The goal of this project is to explore the use of GHTorrent to understand better the life of Open Source software projects.
It is in the initial conception phase so probably only useful to exchange ideas and early prototypes.
Don't hesitate to open GitHub issues if you have any kind of problem or you want to feedback or exchange thoughts.
It is needed a machine with 16GB of RAM, 4 cores and 1TB of hard disk to execute all without issues.
You need also a running Elasticsearch and Kibana.
And you will need around 12h of compute time (<1h human time) to execute all processes.
The first step is to download GHTorrent data. The testing has been done with: mysql-2018-09-01.tar.gz.

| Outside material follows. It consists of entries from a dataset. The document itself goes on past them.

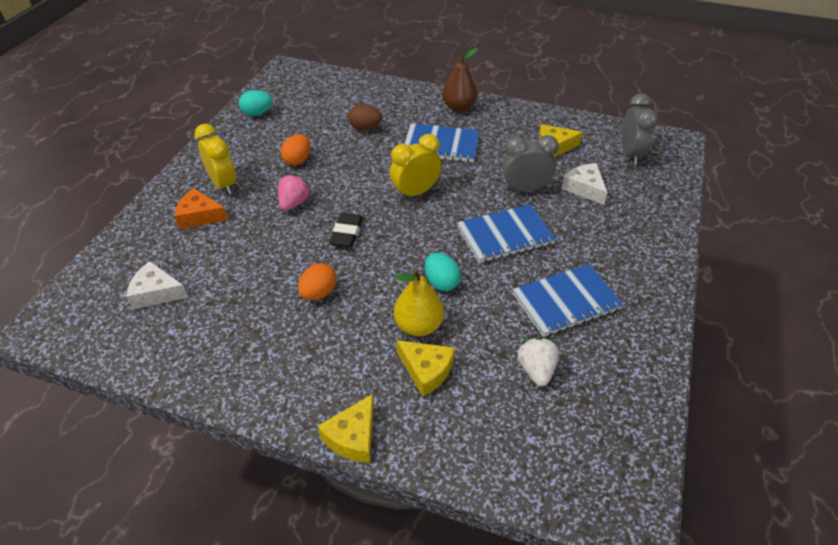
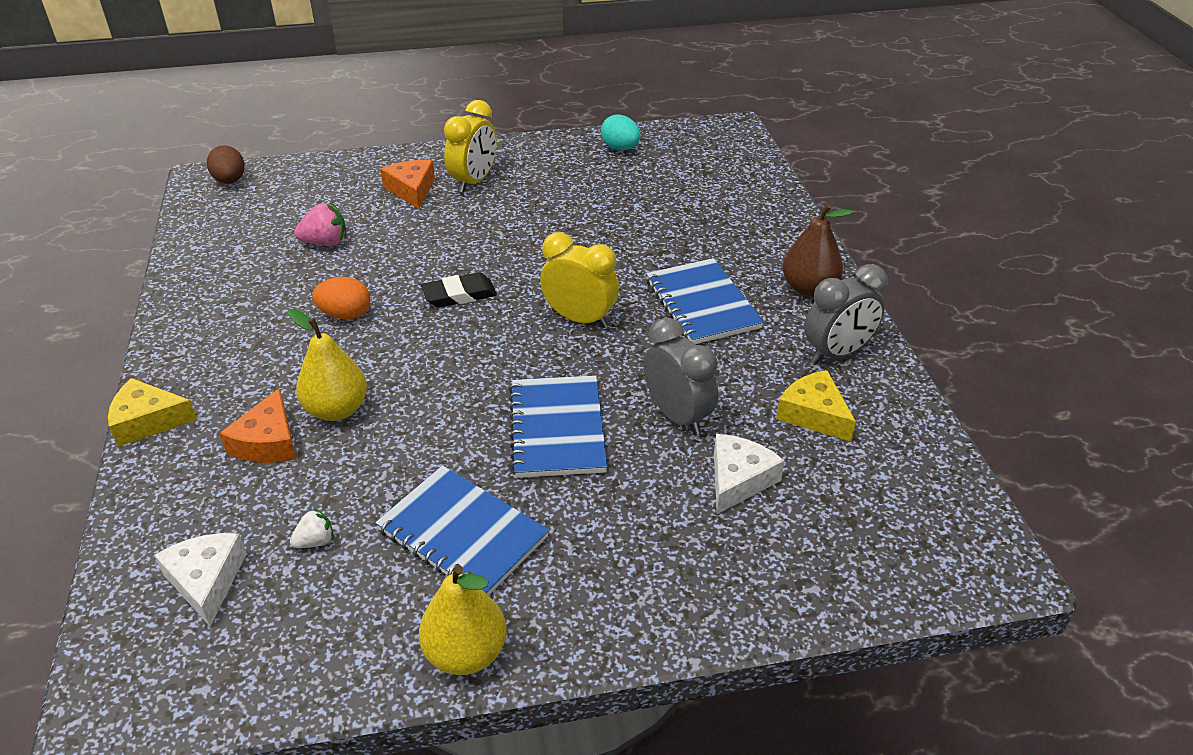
camera: 60 degrees right, 5 degrees down
white cheese [126,261,188,309] -> white cheese moved to [154,533,247,627]
pink strawberry [278,174,311,211] -> pink strawberry moved to [294,203,346,246]
orange egg [281,134,310,165] -> none
brown egg [348,104,382,130] -> brown egg moved to [207,145,245,184]
yellow cheese [396,340,455,396] -> orange cheese [219,388,296,463]
turquoise egg [425,253,461,291] -> none
blue notebook [457,204,556,263] -> blue notebook turned 45 degrees clockwise [509,375,608,478]
white strawberry [517,337,559,386] -> white strawberry [290,509,334,548], size x0.61
grey clock [622,93,658,164] -> grey clock moved to [804,264,887,364]
none -> yellow pear [419,565,507,675]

Now, there are two analysis. The first open loading the projects table and the second one loading projects, users and commits.

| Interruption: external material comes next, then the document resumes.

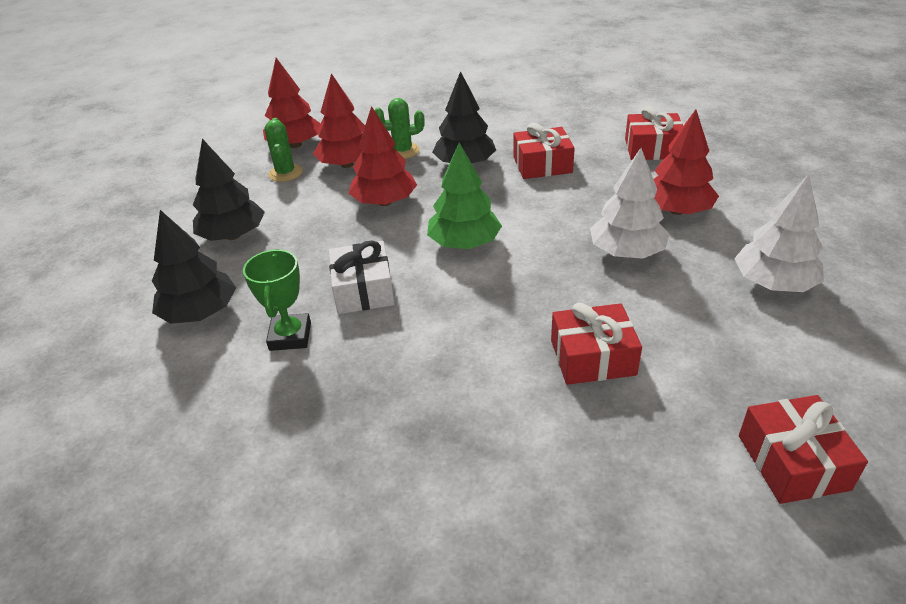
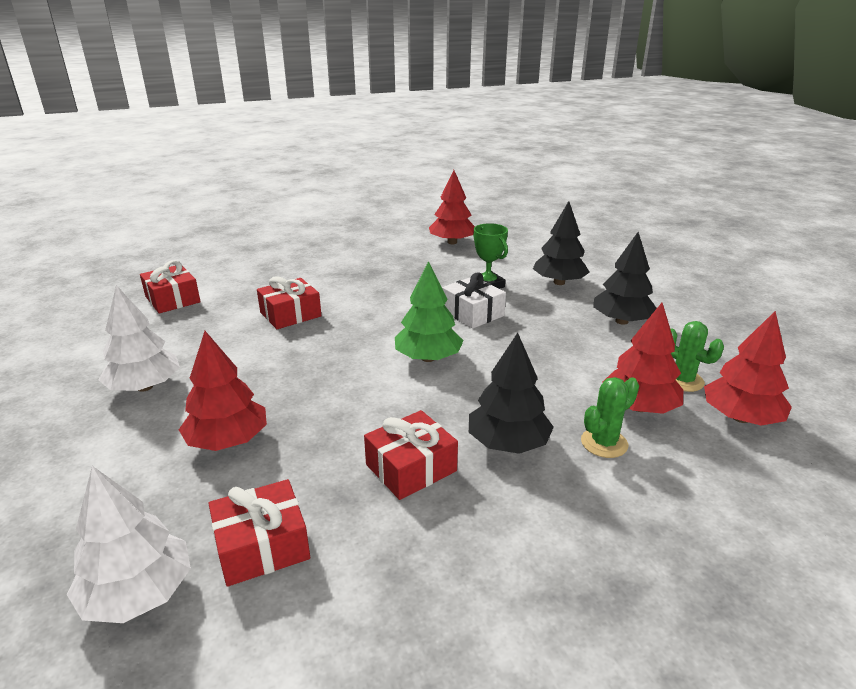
camera: 150 degrees right, 10 degrees down
red tree [349,106,417,206] -> red tree moved to [429,170,475,244]
white tree [590,148,669,259] -> white tree moved to [67,466,191,623]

To load the GitHub projects data in Elasticsearch:
- Import in MySQL the projects table using
ght-restore-mysql-projects
- Import in Elasticsearch the projects data using
ght_projects2es.py
ght_projects2es.py -e <elastic_url> -i ghtprojects --db-name ghtorrent_projects
- Use Kibana to visualize the projects data and start analyzing it
You will need around 4h to complete the above steps.
The language detection is based on https://github.com/github/linguist
Compare with:
- Import in MySQL the commits, projects and users tables: it has been tested teh loading of commits only for 2018 (220MM). For doing that:
grep '"2018-' commits.csv > commits-2018.csv
You must load this commits-2018.csv
22GB file instead of the commits.csv which is (100GB).
- Import in Elasticsearch the projects data using
ght_commits2es.py
ght_commits2es.py -e <elastic_url> -i ghtcommits --db-name ghtorrent_commits
- Use Kibana to visualize the projects data and start analyzing it
You will need around 12h to complete the above steps.